New lease of life for Hinksey Park bridge

New lease of life for Hinksey Park bridge

Oxford Direct Services has completed the works at Hinksey Park Bridge.
The bridge has been reconstructed using the original hand railings which preserve the character of its setting within one of Oxford's most popular parks.

Oxford City Council-funded £70,000 restoration project was completed in four weeks. It means that the bridge now boasts new steel beams to replace the old timber ones, and decking, fit for such a popular walking and cycling route, that's capable of taking the punishment which that affords.

Cllr Louise Upton, Board Member for Healthy Oxford said: "This is a popular route for many, but the bridge was showing its age. Now the City Council has made sure that it's fit for another 60 years of useful life; and it looks fantastic! I'd urge anyone who hasn't tried walking or cycling this route to give it a go. It beats using the busy main roads.

"I have been part of the National Cycle Network review panel this year so I am really pleased that we are making this improvement in NCN Route 5."

Cllr Alex Donnelly and Cllr Marie Tidball are the ward councillors for Hinksey Park. Cllr Donnelly said: "This bridge is a much-loved part of south Oxford history and a vital access way into the city centre for residents.

"It’s great news that the City Council has now secured the bridge’s future and it can be safely used for decades to come. I know former councillor and City Alderman Bob Price has already incorporated the refurbished bridge into his morning run!"

Cllr Tidball, added: "The new bridge is great! I’ve enjoyed pushing my baby in her pram over the widened bridge, and the improved surface is also much easier for walkers and runners.

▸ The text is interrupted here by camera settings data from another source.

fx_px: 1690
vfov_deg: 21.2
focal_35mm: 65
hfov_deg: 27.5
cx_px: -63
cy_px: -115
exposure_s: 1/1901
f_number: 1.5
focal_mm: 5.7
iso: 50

"It looks fantastic, and together with the foliage clearance which City Councillors requested from the City Council Parks Team, the entrance has opened up and the whole aspect is now really pleasant. A great job!"

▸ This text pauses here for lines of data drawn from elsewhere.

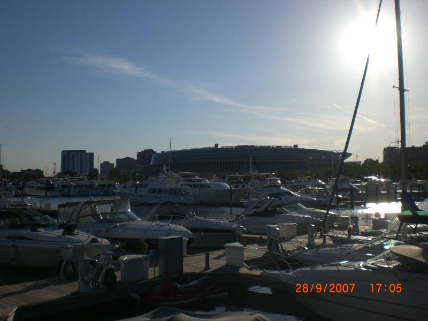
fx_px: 470
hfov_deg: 49.0
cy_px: 160
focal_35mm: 38
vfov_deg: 37.7
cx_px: 214
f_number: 4.4
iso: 50
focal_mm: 6.3
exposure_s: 1/2000
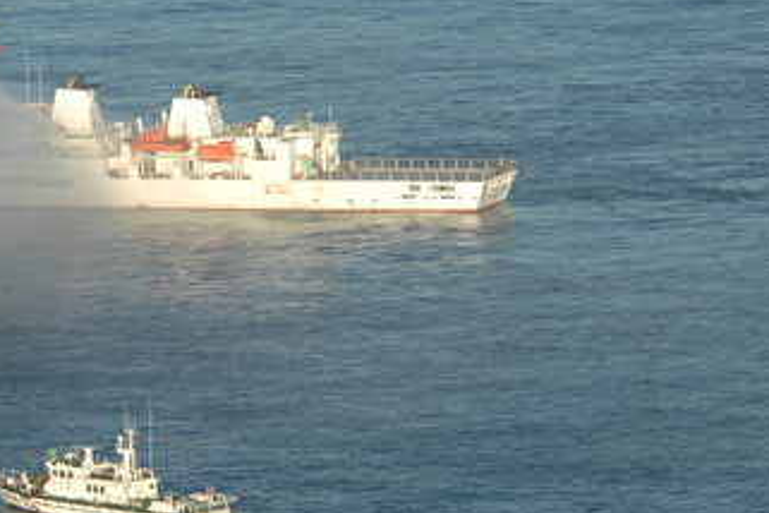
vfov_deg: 3.6
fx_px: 8072
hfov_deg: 5.4
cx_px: 122
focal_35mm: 378
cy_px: 218
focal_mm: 135
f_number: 5
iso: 100
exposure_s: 1/400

The bridge was reopened on 26 November. During the work a temporary bridge was erected nearby to enable users to continue to easily access the park.

The pedestrian and cycle bridge between Marlborough Road and Hinksey Park is a well-used route for anyone heading to and from the city centre, as well as those looking to enjoy a stroll around the park. But the bridge had reached the end of its serviceable life and needed to be replaced to secure the route for the next 60 years. The original footbridge dates from the 1960s. It was widened in the 1980s when it became part of the National Cycle Network Route 5.